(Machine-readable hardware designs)
*** Begin section ***
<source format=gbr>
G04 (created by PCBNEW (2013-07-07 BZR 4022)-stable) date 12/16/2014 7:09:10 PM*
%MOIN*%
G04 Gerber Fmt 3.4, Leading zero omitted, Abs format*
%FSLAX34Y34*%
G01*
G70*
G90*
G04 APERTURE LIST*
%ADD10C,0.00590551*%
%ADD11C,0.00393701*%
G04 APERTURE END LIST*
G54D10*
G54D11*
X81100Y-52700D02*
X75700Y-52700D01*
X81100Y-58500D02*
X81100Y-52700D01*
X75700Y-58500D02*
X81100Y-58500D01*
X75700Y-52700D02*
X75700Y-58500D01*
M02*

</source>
*** End section ***
Required work: Please transcribe all of the data above exactly.

Task answer:
<source format=gbr>
G04 (created by PCBNEW (2013-07-07 BZR 4022)-stable) date 12/16/2014 7:09:10 PM*
%MOIN*%
G04 Gerber Fmt 3.4, Leading zero omitted, Abs format*
%FSLAX34Y34*%
G01*
G70*
G90*
G04 APERTURE LIST*
%ADD10C,0.00590551*%
%ADD11C,0.00393701*%
G04 APERTURE END LIST*
G54D10*
G54D11*
X81100Y-52700D02*
X75700Y-52700D01*
X81100Y-58500D02*
X81100Y-52700D01*
X75700Y-58500D02*
X81100Y-58500D01*
X75700Y-52700D02*
X75700Y-58500D01*
M02*

</source>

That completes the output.